Once the calculations are complete, select the PCA node under Analysis to view the PCA results. Under the node called “Projections on PC Axes” are the default plotting of components 1, 2 and 3. Right-clicking on this node will allow other components to be chosen for plotting. These new plots will show up as new nodes under this node.

The first three Axis Scaling Parameters (Scale axix X, ...Y, and ...Z) are for scaling the X, Y, and Z axis ranges. The entered value is the viewable distance on either side of the origin.

The Point Size floating point value scales the size of each element point in space.

The Selected (Point Size) floating point value scales the size of each element point which has been selected.

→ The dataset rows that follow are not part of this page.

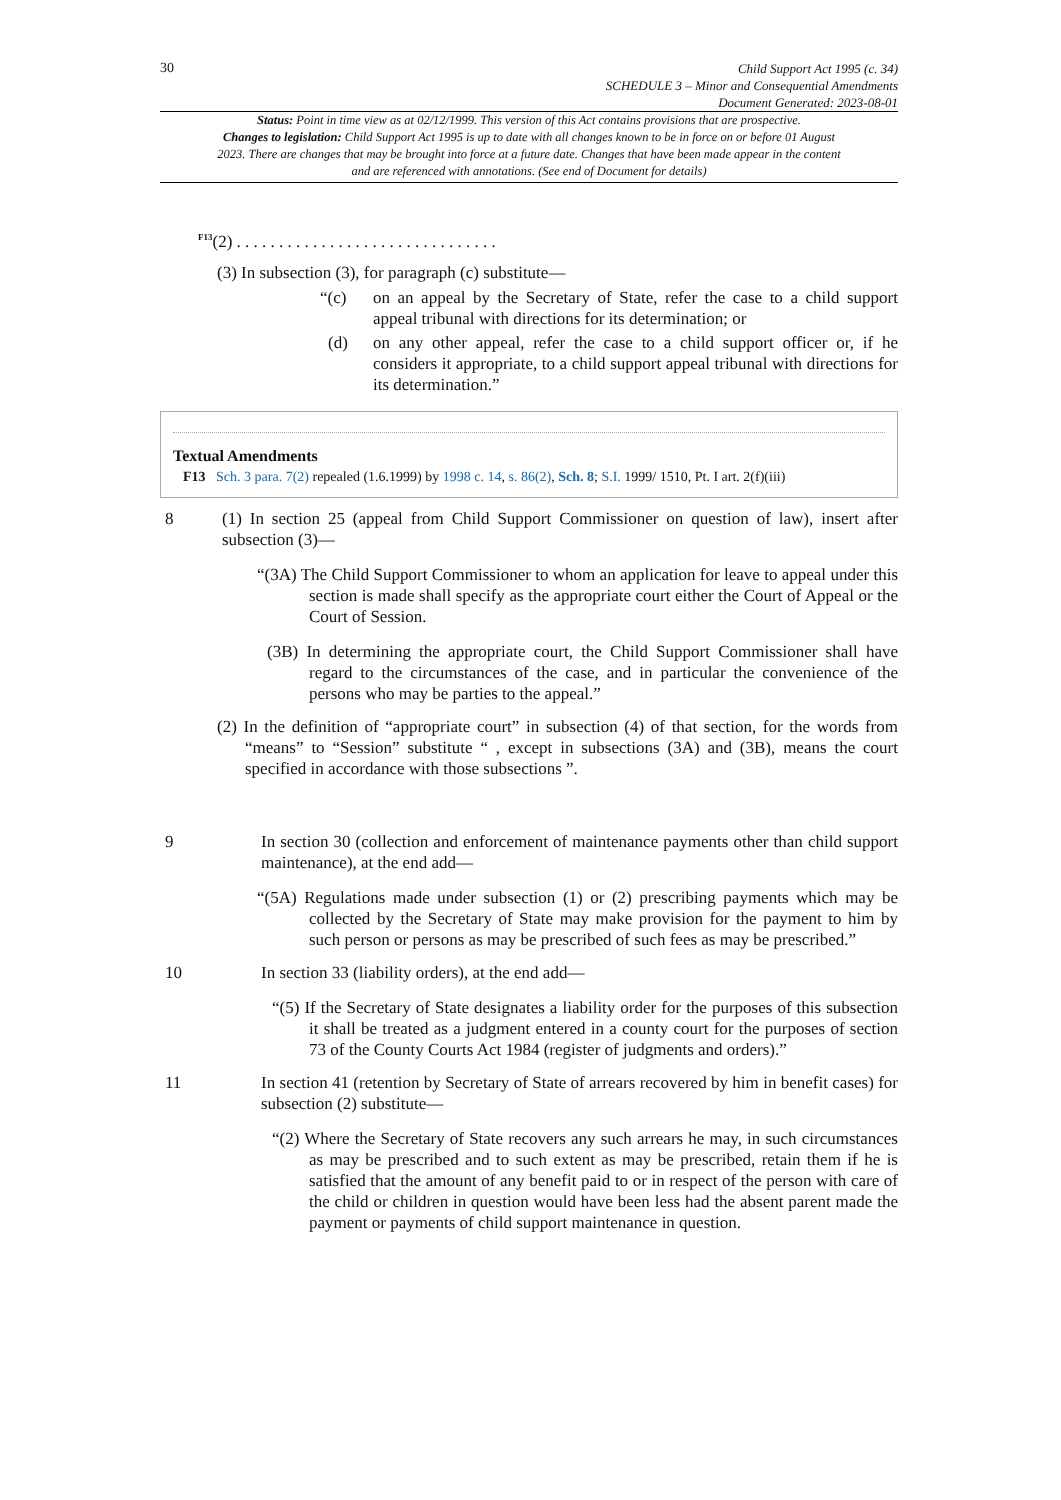30
Child Support Act 1995 (c. 34)
SCHEDULE 3 – Minor and Consequential Amendments
Document Generated: 2023-08-01
Status: Point in time view as at 02/12/1999. This version of this Act contains provisions that are prospective.
Changes to legislation: Child Support Act 1995 is up to date with all changes known to be in force on or before 01 August 2023. There are changes that may be brought into force at a future date. Changes that have been made appear in the content and are referenced with annotations. (See end of Document for details)
<sup>F13</sup>(2) . . . . . . . . . . . . . . . . . . . . . . . . . . . . . . .
(3) In subsection (3), for paragraph (c) substitute—
“(c)
on an appeal by the Secretary of State, refer the case to a child support appeal tribunal with directions for its determination; or
(d)
on any other appeal, refer the case to a child support officer or, if he considers it appropriate, to a child support appeal tribunal with directions for its determination.”
Textual Amendments
F13 Sch. 3 para. 7(2) repealed (1.6.1999) by 1998 c. 14, s. 86(2), Sch. 8; S.I. 1999/ 1510, Pt. I art. 2(f)(iii)
8
(1) In section 25 (appeal from Child Support Commissioner on question of law), insert after subsection (3)—
“(3A) The Child Support Commissioner to whom an application for leave to appeal under this section is made shall specify as the appropriate court either the Court of Appeal or the Court of Session.
(3B) In determining the appropriate court, the Child Support Commissioner shall have regard to the circumstances of the case, and in particular the convenience of the persons who may be parties to the appeal.”
(2) In the definition of “appropriate court” in subsection (4) of that section, for the words from “means” to “Session” substitute “ , except in subsections (3A) and (3B), means the court specified in accordance with those subsections ”.
9
In section 30 (collection and enforcement of maintenance payments other than child support maintenance), at the end add—
“(5A) Regulations made under subsection (1) or (2) prescribing payments which may be collected by the Secretary of State may make provision for the payment to him by such person or persons as may be prescribed of such fees as may be prescribed.”
10
In section 33 (liability orders), at the end add—
“(5) If the Secretary of State designates a liability order for the purposes of this subsection it shall be treated as a judgment entered in a county court for the purposes of section 73 of the County Courts Act 1984 (register of judgments and orders).”
11
In section 41 (retention by Secretary of State of arrears recovered by him in benefit cases) for subsection (2) substitute—
“(2) Where the Secretary of State recovers any such arrears he may, in such circumstances as may be prescribed and to such extent as may be prescribed, retain them if he is satisfied that the amount of any benefit paid to or in respect of the person with care of the child or children in question would have been less had the absent parent made the payment or payments of child support maintenance in question.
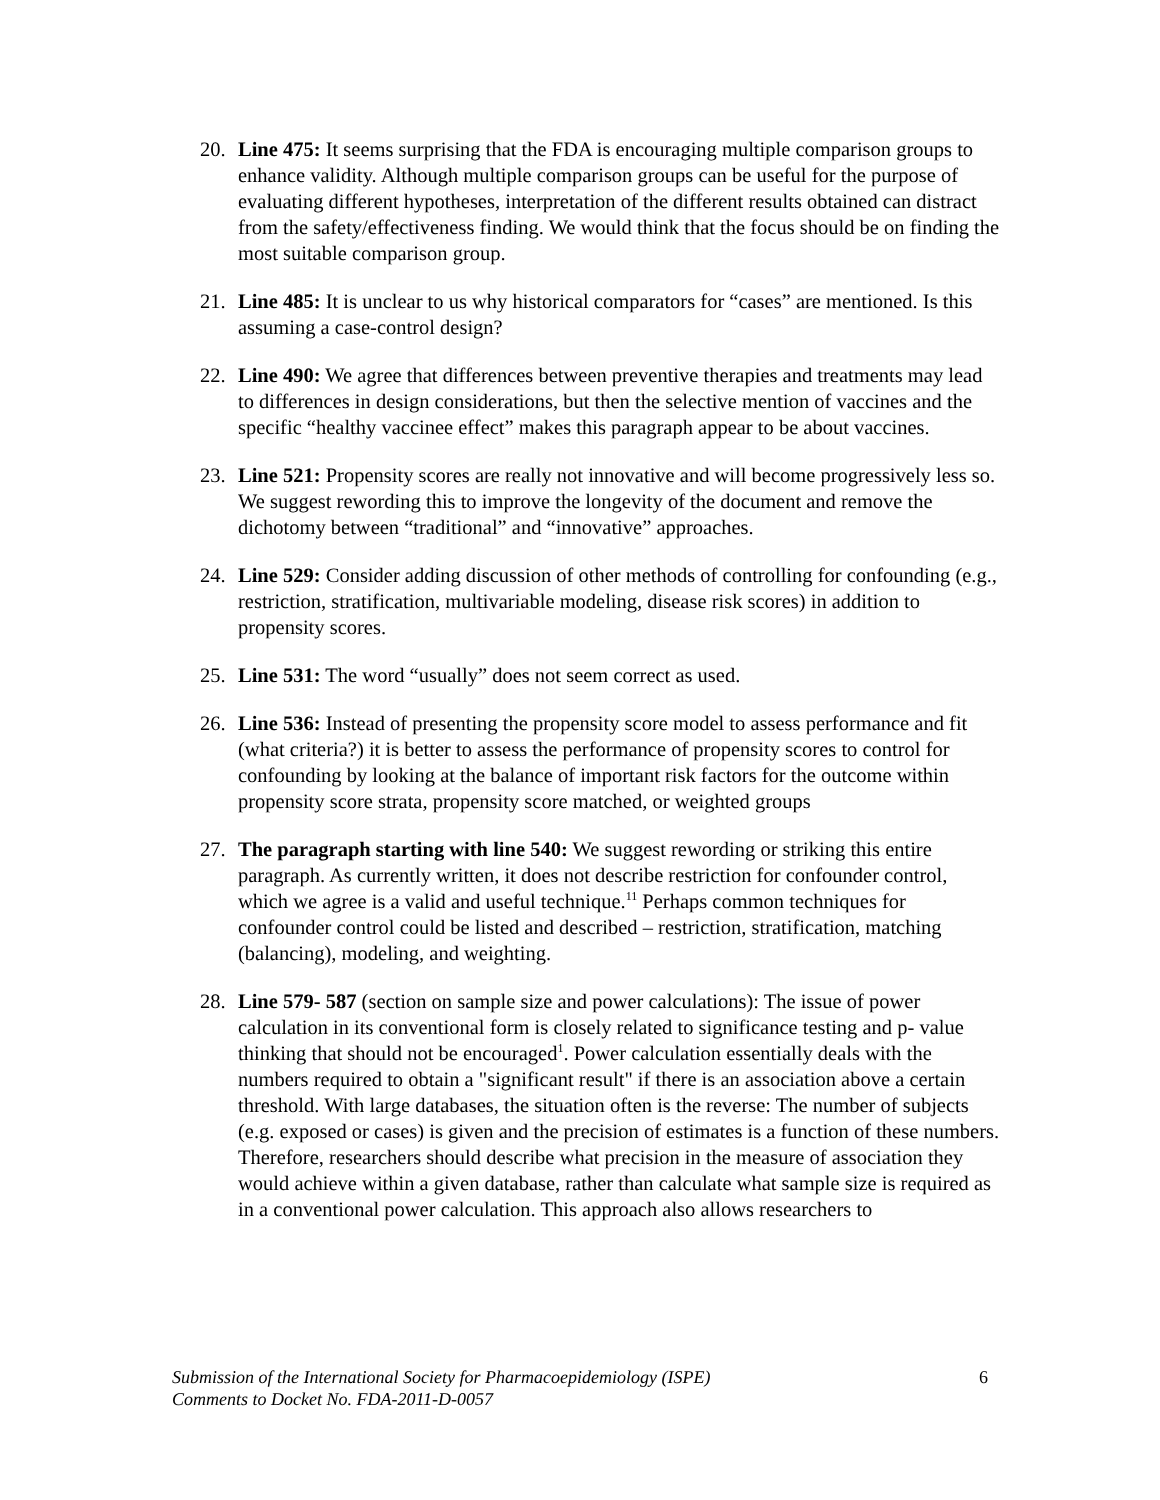20. Line 475: It seems surprising that the FDA is encouraging multiple comparison groups to enhance validity. Although multiple comparison groups can be useful for the purpose of evaluating different hypotheses, interpretation of the different results obtained can distract from the safety/effectiveness finding. We would think that the focus should be on finding the most suitable comparison group.
21. Line 485: It is unclear to us why historical comparators for “cases” are mentioned. Is this assuming a case-control design?
22. Line 490: We agree that differences between preventive therapies and treatments may lead to differences in design considerations, but then the selective mention of vaccines and the specific “healthy vaccinee effect” makes this paragraph appear to be about vaccines.
23. Line 521: Propensity scores are really not innovative and will become progressively less so. We suggest rewording this to improve the longevity of the document and remove the dichotomy between “traditional” and “innovative” approaches.
24. Line 529: Consider adding discussion of other methods of controlling for confounding (e.g., restriction, stratification, multivariable modeling, disease risk scores) in addition to propensity scores.
25. Line 531: The word “usually” does not seem correct as used.
26. Line 536: Instead of presenting the propensity score model to assess performance and fit (what criteria?) it is better to assess the performance of propensity scores to control for confounding by looking at the balance of important risk factors for the outcome within propensity score strata, propensity score matched, or weighted groups
27. The paragraph starting with line 540: We suggest rewording or striking this entire paragraph. As currently written, it does not describe restriction for confounder control, which we agree is a valid and useful technique.<sup>11</sup> Perhaps common techniques for confounder control could be listed and described – restriction, stratification, matching (balancing), modeling, and weighting.
28. Line 579- 587 (section on sample size and power calculations): The issue of power calculation in its conventional form is closely related to significance testing and p- value thinking that should not be encouraged<sup>1</sup>. Power calculation essentially deals with the numbers required to obtain a "significant result" if there is an association above a certain threshold. With large databases, the situation often is the reverse: The number of subjects (e.g. exposed or cases) is given and the precision of estimates is a function of these numbers. Therefore, researchers should describe what precision in the measure of association they would achieve within a given database, rather than calculate what sample size is required as in a conventional power calculation. This approach also allows researchers to
Submission of the International Society for Pharmacoepidemiology (ISPE)
Comments to Docket No. FDA-2011-D-0057
6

3D view is one of the primary PCA displays, and is a three dimensional view. The display can be rotated and shifted by left dragging or right dragging respectively. Right clicking on the 3D view node will display a popup menu that allows the user to change the 3D view’s display options and create a selection area (essentially a cube) to define a cluster. The 2D views will display plots of any two components at a time.


PCA: 2D View
Dragging the mouse over the 2D view will create a selection area, which can be used to define a cluster. Cluster options and other features are available by right-clicking on the 2D view node on the navigation tree I the left pane.

PC plots, PC information and Eigenvalues detail the calculations behind the construction of the display. Often some meaning such as overall expression level, expression trends, or some other aspect of the data set can be found to correlate to the principal components. Using the PC plots, and noting where clusters of elements showing various trends labeled in other algorithms fall in the 3D viewercan help to assign some tentative meaning to each component. Note that interpretation of the components is not exact and is somewhat subjective.

The first three Selection Area Positioning parameters (Position X, ...Y, and ...Z) are for positioning the center of the selection box.

The Selection Area Size Parameters dictate the dimensions of the selection area in 3D space.